(Exercices à faire)
1. Dans le texte sur les chimpanzés et le guano, entre quelles années les producteurs de tabac locaux ont-ils presque éliminé le palmier ?
2. Rédigez la suite du texte sur les chimpanzés et le guano, en partant de sa dernière phrase.

(Texte fourni)
____

Lorsque Goldberg et ses collègues ont analysé le guano, ils ont découvert qu'il était riche en minéraux alimentaires essentiels tels que le sodium, le potassium, le magnésium et le phosphore. Normalement, les chimpanzés et autres animaux de la région obtiennent ces minéraux en mangeant la moelle du raphia. Cependant, entre 2006 et 2012, les producteurs de tabac locaux ont presque éliminé le palmier lorsque, en réponse à une augmentation de la demande internationale de tabac, ils ont fabriqué des cordes à partir de feuilles de palmier pour attacher les feuilles de tabac en vue du séchage.
Lorsque le palmier a disparu, les chimpanzés, les singes et les antilopes ont dû chercher d'autres sources de ces nutriments, notamment en mangeant de l'argile et des excréments de chauve-souris, ont déduit les chercheurs. Lorsqu'il s'agit de remplacer les minéraux essentiels menacés par la déforestation, explique Goldberg, "nous nous demandons que font d’autre les animaux ?"

____

(Données)
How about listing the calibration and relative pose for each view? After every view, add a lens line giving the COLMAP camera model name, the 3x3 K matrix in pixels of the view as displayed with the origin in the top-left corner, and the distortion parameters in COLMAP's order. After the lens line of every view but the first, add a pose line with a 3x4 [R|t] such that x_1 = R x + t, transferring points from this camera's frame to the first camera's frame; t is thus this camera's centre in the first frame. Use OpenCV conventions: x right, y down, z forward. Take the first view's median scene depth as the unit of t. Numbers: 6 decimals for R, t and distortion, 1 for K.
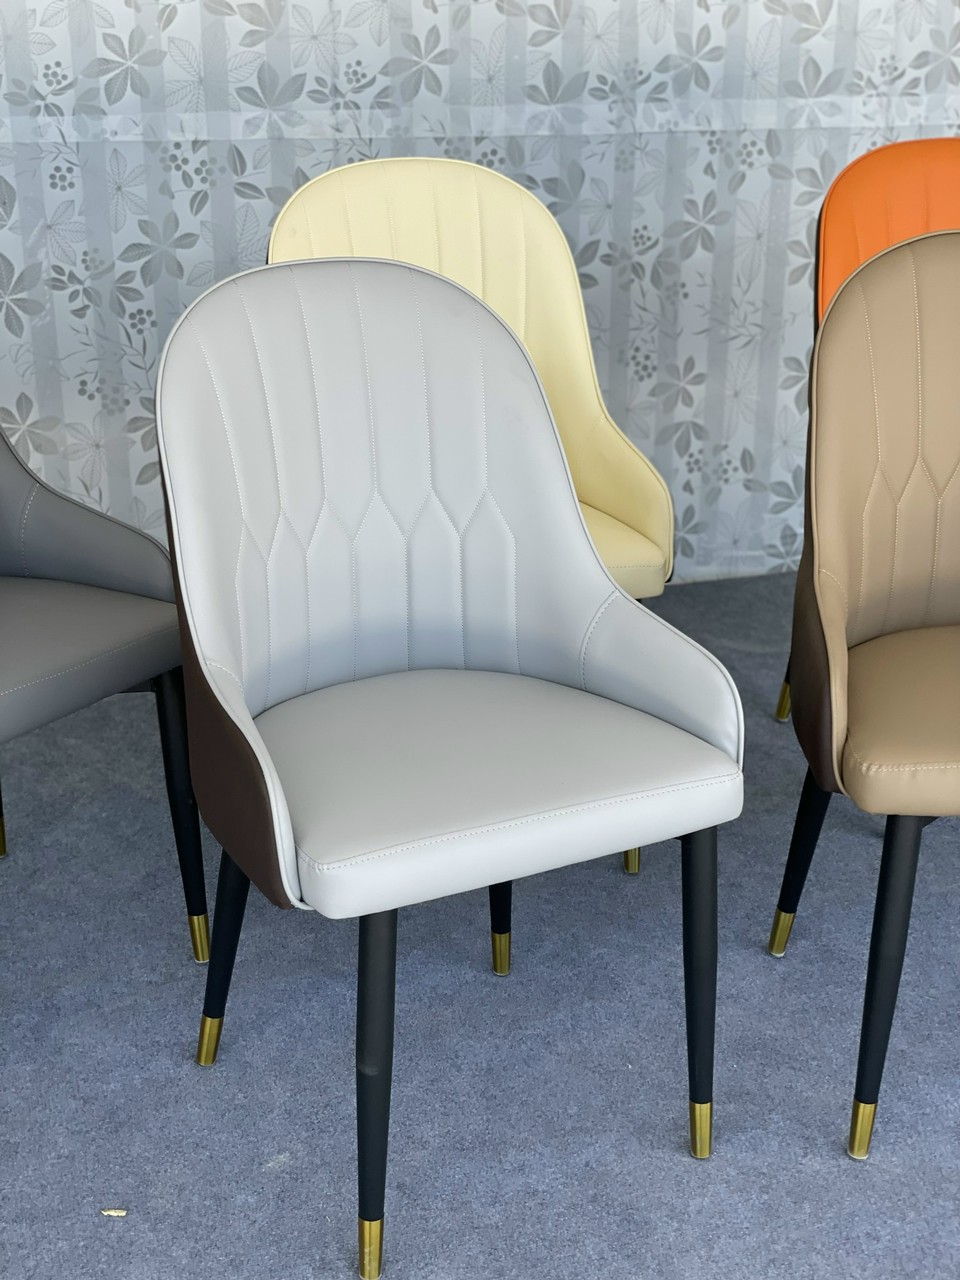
lens RADIAL K [[2005.3, 0, 478.3], [0, 2005.3, 652.4], [0, 0, 1]] dist [0.016070, 0.000000]
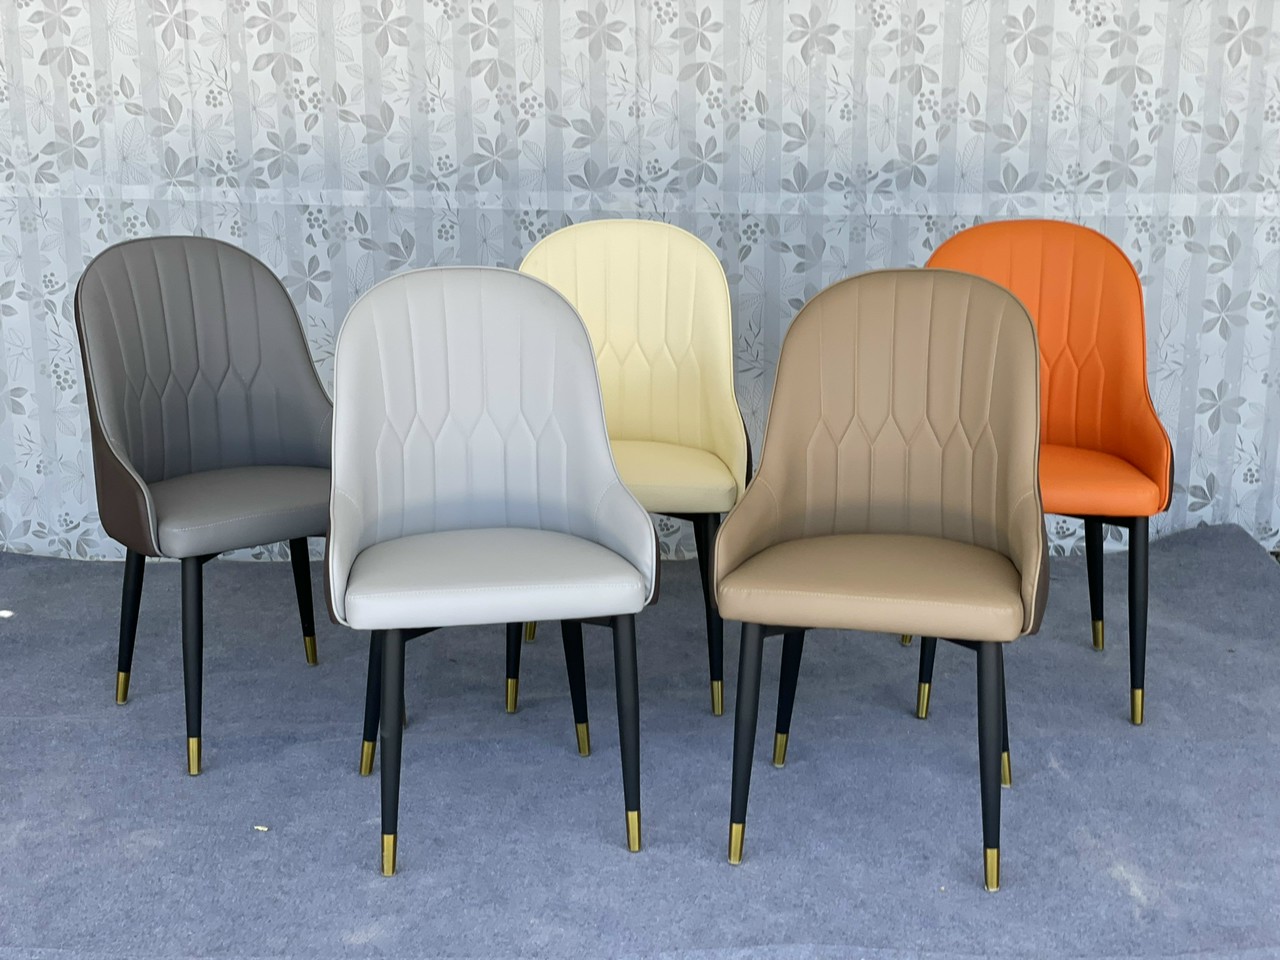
lens RADIAL K [[2005.3, 0, 643.8], [0, 2005.3, 471.1], [0, 0, 1]] dist [0.016070, 0.000000]
pose [[0.952728, 0.062059, -0.297419, 0.367617], [-0.104716, 0.986009, -0.129698, 0.109036], [0.285208, 0.154711, 0.945897, -0.314236]]
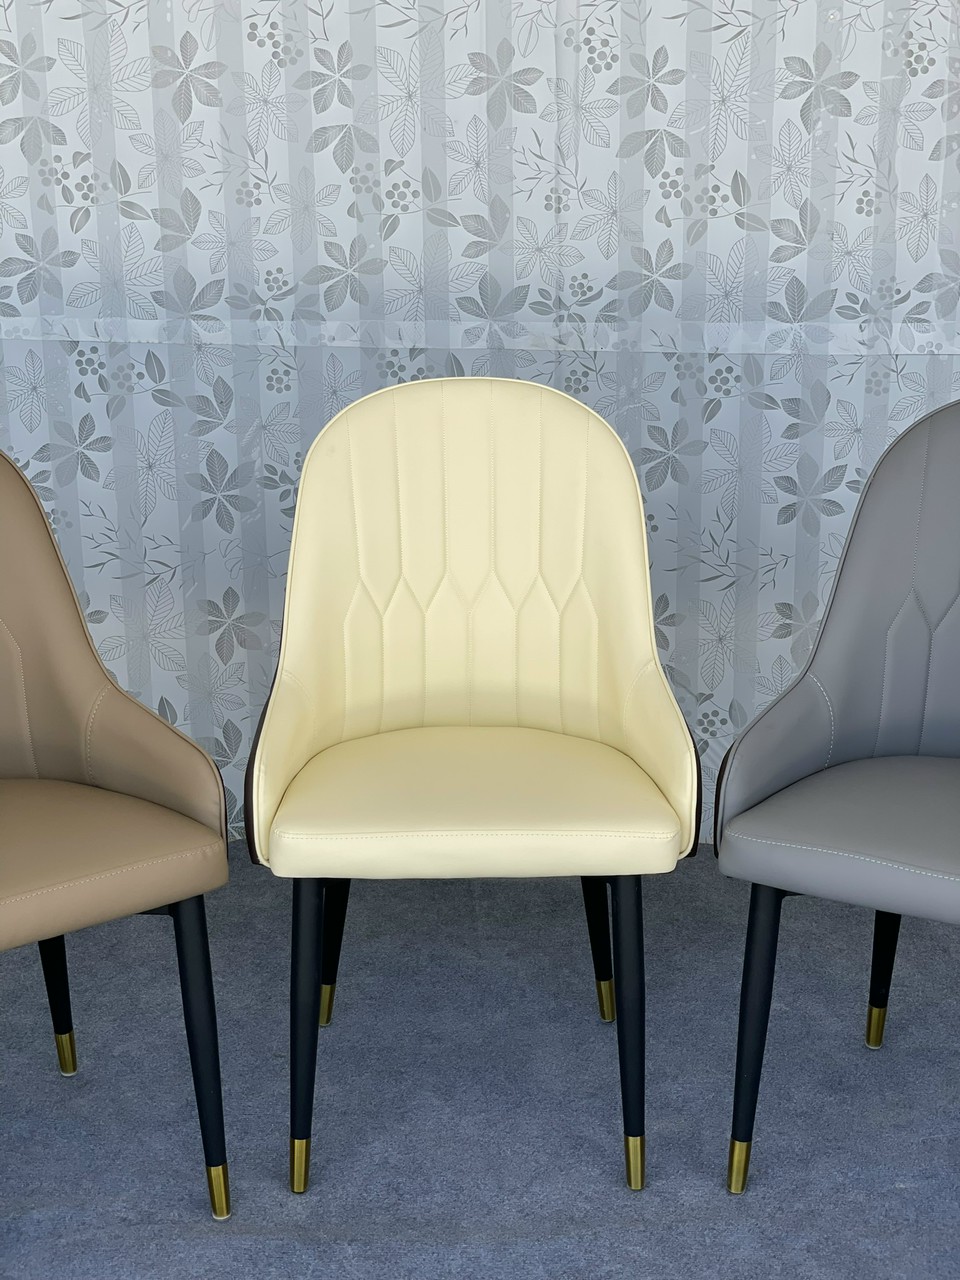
lens RADIAL K [[2005.3, 0, 475.4], [0, 2005.3, 644.6], [0, 0, 1]] dist [0.016070, 0.000000]
pose [[0.947770, 0.075231, -0.309955, 0.204469], [-0.107804, 0.990152, -0.089315, -0.023333], [0.300183, 0.118065, 0.946547, 0.083360]]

____

(Corrigé)
1. Entre 2006 et 2012.

2.
Cette nourriture était chargée d’agents pathogènes. En analysant l’ARN et l’ADN du guano, Goldberg et ses collègues ont détecté 27 nouveaux virus, dont un coronavirus jusqu’alors inconnu que l’équipe a nommé virus Buhirugu 1.
Pour voir si ce virus pouvait infecter les humains ou d’autres mammifères, les chercheurs ont envoyé les données génétiques à Kimberly Bishop-Lilly, spécialiste du génome des maladies infectieuses au Naval Medical Research Command. L'équipe de Bishop-Lilly a utilisé les séquences d'ADN pour prédire la structure protéique du virus, un indice permettant de savoir s'il pourrait s'accrocher à quatre récepteurs connus que d'autres coronavirus utilisent pour pénétrer dans les cellules. Le nouveau coronavirus ne semble pas utiliser ces récepteurs connus, dit Goldberg, les scientifiques ne peuvent donc pas prédire s'il est infectieux pour les humains.
Pourtant, les nouveaux travaux révèlent une voie importante de transmission du virus des animaux aux humains, ajoute Fabian Leendertz, épidémiologiste moléculaire à l'Institut Helmholtz pour One Health. "Cela montre à quel point nous comprenons mal les chaînes alimentaires dans ces écosystèmes complexes", dit-il.